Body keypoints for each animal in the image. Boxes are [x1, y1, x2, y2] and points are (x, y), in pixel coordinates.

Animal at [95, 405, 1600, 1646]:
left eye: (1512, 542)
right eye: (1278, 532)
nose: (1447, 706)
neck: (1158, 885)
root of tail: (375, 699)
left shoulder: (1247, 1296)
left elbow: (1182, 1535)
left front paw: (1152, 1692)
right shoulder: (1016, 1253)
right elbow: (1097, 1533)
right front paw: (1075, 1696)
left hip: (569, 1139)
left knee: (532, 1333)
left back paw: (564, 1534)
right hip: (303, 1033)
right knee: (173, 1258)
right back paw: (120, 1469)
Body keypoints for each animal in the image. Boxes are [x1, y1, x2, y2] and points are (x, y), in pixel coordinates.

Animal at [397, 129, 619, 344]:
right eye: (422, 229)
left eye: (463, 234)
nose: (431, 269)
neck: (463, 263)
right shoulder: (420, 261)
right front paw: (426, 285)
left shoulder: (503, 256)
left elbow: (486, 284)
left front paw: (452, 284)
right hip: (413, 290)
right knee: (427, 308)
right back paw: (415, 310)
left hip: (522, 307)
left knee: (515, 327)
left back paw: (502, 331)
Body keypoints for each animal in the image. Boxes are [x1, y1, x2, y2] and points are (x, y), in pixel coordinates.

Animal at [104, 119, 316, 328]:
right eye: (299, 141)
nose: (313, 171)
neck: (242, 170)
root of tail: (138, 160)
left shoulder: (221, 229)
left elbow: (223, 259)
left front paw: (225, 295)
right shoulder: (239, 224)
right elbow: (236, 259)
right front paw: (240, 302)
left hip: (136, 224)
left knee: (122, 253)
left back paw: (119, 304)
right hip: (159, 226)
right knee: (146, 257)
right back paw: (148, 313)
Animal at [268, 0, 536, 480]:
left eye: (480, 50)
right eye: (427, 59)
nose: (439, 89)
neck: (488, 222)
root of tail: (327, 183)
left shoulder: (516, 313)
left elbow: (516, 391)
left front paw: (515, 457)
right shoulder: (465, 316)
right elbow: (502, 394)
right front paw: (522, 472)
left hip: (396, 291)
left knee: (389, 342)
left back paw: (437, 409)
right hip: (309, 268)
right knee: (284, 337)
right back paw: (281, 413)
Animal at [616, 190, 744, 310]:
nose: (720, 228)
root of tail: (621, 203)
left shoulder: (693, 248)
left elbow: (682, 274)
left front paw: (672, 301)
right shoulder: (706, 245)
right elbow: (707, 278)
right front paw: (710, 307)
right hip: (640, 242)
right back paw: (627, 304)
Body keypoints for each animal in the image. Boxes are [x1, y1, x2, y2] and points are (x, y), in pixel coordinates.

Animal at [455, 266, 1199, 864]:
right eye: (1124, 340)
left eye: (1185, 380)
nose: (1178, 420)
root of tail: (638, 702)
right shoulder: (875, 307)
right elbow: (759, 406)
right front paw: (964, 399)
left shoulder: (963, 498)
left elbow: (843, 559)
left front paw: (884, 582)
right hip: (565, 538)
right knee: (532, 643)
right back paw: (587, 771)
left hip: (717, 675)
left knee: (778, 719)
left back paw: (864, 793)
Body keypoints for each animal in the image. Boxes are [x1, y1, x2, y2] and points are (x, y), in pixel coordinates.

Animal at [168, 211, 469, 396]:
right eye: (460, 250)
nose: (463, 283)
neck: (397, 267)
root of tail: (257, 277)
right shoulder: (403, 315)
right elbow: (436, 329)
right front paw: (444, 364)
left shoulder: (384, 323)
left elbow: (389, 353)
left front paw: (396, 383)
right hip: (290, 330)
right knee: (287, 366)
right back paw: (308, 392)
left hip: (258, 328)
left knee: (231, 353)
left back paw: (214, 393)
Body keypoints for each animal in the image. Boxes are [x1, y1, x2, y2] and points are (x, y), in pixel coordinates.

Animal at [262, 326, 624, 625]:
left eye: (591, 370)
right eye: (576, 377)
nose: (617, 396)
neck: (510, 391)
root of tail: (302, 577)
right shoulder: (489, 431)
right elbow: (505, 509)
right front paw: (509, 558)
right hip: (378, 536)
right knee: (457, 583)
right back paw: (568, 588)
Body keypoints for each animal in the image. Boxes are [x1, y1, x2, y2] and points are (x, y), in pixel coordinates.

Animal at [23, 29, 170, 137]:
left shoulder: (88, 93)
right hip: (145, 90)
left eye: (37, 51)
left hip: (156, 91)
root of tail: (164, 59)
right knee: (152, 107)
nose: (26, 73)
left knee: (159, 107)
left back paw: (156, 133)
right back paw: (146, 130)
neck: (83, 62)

----

WORK INSTRUCTION -> Using the data above, transcribe the lines that run from the line with "nose: (1447, 706)" to the line with "left elbow: (486, 284)", both ends kept, and output nothing else.

EXERCISE OUTPUT ->
nose: (1447, 706)
neck: (1158, 885)
root of tail: (375, 699)
left shoulder: (1247, 1296)
left elbow: (1182, 1535)
left front paw: (1152, 1692)
right shoulder: (1016, 1253)
right elbow: (1097, 1533)
right front paw: (1075, 1696)
left hip: (569, 1139)
left knee: (532, 1333)
left back paw: (564, 1534)
right hip: (303, 1033)
right knee: (173, 1258)
right back paw: (120, 1469)
Body keypoints for each animal in the image. Boxes are [x1, y1, x2, y2] and points are (x, y), in pixel coordinates.

Animal at [397, 129, 619, 344]:
right eye: (422, 229)
left eye: (463, 234)
nose: (431, 269)
neck: (463, 263)
right shoulder: (420, 261)
right front paw: (426, 285)
left shoulder: (503, 256)
left elbow: (486, 284)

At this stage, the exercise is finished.